Jokowi kembali mengingatkan bahwa situasi saat ini adalah situasi krisis. Sehingga orang-orang yang berkutat dalam pengambilan kebijakan dan eksekusinya juga harus menyesuaikan dengan situasi krisis itu.

Pada prinsipnya, kedua sektor, baik kesehatan maupun ekonomi, bisa berjalan beriringan.

”Jangan sampai melonggarkan tanpa sebuah kendali rem sehingga mungkin ekonominya bagus, tapi Covidnya juga naik,” tuturnya.

Prioritas utama tetap Covid-19 yang terkendali, tapi ekonominya diupayakan minimal tidak mengganggu kesejahteraan warga. Memang bukan hal mudah memanajemeni keduanya sekaligus. Apalagi, semua negara saat ini sudah mengalami kontraksi ekonomi yang cukup besar.

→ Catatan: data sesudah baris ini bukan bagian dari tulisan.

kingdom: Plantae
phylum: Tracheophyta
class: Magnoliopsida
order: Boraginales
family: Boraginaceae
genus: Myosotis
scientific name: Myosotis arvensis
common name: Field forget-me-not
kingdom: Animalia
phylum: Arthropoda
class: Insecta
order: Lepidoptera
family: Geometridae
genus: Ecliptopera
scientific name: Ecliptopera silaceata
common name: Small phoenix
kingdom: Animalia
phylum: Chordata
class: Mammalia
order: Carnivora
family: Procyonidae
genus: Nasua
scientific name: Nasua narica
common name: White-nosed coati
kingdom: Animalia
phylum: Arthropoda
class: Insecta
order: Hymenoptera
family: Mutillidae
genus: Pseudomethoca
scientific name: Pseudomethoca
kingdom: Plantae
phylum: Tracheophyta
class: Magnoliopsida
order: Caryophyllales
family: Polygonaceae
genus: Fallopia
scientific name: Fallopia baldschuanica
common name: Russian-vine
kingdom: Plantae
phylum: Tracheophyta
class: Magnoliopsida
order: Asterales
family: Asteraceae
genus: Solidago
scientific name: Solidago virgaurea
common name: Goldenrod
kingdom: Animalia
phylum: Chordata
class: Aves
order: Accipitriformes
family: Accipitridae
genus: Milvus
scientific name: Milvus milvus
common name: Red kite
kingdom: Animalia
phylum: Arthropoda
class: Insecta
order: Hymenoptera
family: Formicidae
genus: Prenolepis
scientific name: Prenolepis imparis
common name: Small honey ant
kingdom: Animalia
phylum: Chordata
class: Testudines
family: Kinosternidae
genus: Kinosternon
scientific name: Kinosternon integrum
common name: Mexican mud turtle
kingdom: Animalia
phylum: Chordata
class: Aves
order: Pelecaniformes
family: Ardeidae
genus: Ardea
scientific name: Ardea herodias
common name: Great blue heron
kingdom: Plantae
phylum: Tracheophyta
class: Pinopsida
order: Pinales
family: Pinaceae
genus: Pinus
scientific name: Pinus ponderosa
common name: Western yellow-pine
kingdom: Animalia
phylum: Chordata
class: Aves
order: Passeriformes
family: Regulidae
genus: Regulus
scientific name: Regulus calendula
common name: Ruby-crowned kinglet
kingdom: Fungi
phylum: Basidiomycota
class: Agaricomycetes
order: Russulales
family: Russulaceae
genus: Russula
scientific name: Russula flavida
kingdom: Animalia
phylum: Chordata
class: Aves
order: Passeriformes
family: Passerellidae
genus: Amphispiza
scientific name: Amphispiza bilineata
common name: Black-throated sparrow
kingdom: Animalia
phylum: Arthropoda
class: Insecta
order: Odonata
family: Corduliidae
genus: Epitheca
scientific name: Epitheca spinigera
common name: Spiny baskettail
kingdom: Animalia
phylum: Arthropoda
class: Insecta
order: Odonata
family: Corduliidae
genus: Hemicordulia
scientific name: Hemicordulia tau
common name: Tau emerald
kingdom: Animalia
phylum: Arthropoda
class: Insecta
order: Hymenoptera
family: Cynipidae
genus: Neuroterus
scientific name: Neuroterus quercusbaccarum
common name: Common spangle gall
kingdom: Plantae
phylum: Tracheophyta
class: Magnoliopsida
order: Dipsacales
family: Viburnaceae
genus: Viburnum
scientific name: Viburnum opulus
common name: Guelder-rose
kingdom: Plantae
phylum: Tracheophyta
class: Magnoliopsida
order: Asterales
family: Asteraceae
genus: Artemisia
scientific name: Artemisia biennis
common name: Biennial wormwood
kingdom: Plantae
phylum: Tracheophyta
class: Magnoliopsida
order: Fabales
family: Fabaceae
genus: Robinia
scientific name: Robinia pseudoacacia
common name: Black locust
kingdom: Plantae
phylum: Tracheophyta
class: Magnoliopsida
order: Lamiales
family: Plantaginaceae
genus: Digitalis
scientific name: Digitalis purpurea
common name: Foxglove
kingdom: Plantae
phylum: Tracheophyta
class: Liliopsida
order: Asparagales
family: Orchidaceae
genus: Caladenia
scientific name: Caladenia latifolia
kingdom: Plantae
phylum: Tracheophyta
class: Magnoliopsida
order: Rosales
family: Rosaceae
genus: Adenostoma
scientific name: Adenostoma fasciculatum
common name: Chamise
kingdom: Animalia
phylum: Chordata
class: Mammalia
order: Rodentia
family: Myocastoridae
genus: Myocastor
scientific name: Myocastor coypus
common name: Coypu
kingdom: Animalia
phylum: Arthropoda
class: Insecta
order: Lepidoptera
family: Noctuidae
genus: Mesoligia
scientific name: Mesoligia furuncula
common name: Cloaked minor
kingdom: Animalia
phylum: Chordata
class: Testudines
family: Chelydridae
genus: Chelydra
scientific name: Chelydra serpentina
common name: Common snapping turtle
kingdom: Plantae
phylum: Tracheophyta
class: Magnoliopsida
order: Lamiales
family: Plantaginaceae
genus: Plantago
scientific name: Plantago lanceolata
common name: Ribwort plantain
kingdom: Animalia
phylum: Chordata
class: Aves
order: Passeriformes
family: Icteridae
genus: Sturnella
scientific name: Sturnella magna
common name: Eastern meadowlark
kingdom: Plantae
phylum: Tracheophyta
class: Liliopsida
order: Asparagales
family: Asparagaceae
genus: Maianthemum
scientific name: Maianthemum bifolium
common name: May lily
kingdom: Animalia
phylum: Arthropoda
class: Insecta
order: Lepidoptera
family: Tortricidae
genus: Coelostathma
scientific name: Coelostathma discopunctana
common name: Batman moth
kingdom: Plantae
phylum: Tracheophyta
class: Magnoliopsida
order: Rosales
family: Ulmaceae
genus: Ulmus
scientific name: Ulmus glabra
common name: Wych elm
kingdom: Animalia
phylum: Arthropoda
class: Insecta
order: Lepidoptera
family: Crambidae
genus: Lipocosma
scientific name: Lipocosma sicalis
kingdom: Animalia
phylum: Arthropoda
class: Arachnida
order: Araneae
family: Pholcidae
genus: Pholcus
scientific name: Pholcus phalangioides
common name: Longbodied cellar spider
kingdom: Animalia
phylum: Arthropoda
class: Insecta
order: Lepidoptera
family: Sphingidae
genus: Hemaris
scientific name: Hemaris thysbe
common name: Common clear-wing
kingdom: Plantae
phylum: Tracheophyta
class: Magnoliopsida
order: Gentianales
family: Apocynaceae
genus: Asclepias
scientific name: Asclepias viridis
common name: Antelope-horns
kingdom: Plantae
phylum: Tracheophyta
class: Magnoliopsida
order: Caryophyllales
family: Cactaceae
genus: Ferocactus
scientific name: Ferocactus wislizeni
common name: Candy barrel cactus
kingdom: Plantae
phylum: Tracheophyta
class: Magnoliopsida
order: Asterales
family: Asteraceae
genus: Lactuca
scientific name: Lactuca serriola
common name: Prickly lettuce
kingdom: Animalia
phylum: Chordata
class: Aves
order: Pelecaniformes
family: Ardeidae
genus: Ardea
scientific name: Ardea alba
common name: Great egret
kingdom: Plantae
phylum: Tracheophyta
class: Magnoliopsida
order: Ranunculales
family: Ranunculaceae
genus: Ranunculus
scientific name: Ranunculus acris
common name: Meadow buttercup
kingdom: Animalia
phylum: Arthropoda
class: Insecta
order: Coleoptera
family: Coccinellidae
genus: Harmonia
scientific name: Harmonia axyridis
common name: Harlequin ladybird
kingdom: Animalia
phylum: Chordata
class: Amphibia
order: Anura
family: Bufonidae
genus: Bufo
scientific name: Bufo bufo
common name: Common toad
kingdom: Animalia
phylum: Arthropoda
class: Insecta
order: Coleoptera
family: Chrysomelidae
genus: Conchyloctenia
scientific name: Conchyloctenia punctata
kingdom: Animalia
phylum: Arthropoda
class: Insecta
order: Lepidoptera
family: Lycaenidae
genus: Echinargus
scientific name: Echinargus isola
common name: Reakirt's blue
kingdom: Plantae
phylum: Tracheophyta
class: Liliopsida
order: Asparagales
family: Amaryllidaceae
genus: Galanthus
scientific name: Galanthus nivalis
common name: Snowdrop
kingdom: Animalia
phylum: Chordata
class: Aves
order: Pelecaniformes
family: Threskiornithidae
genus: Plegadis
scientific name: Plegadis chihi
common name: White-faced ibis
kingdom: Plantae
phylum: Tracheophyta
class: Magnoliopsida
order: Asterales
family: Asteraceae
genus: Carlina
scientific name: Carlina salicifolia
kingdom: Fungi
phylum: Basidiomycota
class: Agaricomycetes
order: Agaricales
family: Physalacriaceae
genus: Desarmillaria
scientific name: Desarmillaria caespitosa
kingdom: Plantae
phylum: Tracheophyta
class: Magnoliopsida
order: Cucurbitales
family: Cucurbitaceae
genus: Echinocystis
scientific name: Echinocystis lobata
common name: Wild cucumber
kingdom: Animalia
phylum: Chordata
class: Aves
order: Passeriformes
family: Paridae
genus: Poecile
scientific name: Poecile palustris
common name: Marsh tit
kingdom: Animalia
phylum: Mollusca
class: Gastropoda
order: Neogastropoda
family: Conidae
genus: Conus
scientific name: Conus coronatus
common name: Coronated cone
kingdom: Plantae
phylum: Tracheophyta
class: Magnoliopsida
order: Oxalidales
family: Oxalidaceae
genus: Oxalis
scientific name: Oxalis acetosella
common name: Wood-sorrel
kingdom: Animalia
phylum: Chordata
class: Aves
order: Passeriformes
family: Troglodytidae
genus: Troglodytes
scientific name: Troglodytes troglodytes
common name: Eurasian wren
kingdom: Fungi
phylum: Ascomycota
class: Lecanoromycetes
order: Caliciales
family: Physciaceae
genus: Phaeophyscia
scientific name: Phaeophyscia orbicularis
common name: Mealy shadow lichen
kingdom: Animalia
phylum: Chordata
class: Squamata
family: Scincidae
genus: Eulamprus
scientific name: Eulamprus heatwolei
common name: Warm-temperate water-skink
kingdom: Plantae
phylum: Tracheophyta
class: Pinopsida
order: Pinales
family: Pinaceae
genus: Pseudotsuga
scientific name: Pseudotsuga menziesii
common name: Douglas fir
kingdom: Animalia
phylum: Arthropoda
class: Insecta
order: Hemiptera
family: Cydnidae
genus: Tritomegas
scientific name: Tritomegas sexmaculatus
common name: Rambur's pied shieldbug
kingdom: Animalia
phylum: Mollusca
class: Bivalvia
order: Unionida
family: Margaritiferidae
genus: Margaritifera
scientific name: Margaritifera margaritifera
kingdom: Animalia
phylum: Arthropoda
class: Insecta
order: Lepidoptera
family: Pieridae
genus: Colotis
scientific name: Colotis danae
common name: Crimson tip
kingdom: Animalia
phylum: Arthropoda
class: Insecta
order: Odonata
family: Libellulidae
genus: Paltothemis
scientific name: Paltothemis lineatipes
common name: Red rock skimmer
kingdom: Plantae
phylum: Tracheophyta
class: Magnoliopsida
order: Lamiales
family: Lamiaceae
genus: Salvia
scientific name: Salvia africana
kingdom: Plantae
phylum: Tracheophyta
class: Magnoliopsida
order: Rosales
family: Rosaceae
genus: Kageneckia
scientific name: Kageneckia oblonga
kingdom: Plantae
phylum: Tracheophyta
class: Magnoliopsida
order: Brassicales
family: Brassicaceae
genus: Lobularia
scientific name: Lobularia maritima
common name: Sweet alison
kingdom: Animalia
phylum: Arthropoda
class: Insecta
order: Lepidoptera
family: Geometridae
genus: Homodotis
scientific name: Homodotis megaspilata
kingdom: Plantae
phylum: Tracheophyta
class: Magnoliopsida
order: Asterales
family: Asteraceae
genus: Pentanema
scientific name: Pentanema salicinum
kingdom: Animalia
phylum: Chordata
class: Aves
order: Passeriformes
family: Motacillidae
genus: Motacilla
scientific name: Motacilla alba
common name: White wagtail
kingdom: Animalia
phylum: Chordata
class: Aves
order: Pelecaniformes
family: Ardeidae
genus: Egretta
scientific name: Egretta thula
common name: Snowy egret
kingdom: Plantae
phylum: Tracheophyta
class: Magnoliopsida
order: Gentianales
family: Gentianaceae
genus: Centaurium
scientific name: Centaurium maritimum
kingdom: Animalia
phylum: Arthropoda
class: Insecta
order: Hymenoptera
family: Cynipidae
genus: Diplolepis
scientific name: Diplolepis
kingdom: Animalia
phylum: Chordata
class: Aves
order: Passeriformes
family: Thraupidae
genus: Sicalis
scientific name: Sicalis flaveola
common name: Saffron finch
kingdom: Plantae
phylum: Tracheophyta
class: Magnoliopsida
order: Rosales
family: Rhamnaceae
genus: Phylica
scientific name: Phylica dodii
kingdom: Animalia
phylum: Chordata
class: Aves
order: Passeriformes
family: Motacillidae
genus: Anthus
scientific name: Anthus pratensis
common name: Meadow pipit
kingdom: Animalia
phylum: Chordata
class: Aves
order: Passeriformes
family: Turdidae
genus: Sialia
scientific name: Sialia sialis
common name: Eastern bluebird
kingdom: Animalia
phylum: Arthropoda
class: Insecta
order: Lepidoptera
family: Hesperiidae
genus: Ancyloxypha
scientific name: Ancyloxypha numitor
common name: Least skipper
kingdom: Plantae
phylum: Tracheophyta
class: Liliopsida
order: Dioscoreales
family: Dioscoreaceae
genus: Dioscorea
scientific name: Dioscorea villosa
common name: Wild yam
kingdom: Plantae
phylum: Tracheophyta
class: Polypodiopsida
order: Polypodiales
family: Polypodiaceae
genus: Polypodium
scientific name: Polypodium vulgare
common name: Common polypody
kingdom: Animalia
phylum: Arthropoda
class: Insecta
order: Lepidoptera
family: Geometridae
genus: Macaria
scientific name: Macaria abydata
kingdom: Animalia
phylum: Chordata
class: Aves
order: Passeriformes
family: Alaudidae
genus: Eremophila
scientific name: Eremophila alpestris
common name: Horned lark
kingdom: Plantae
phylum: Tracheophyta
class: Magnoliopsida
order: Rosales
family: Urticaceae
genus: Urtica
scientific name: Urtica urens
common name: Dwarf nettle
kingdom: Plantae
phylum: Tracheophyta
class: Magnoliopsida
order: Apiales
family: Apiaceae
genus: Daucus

Perekonomian global tahun ini diperkirakan bakal terjun bebas ke angka minus 6 sampai minus 7,6 persen. Singapura diprediksi –6,8 persen dan Malaysia –8 persen.

Amerika Serikat bahkan diprediksi –9,7 persen dan Jepang –8,3 persen. Indonesia di kuartal pertama 2020 ekonominya masih bisa tumbuh 2,97 persen, tapi di kuartal kedua dikhawatirkan minus.

Karena itu, kesehatan dan ekonomi harus diatur dengan baik oleh semua stakeholder pemerintah. Jangan buru-buru menerapkan situasi kenormalan baru di sebuah daerah.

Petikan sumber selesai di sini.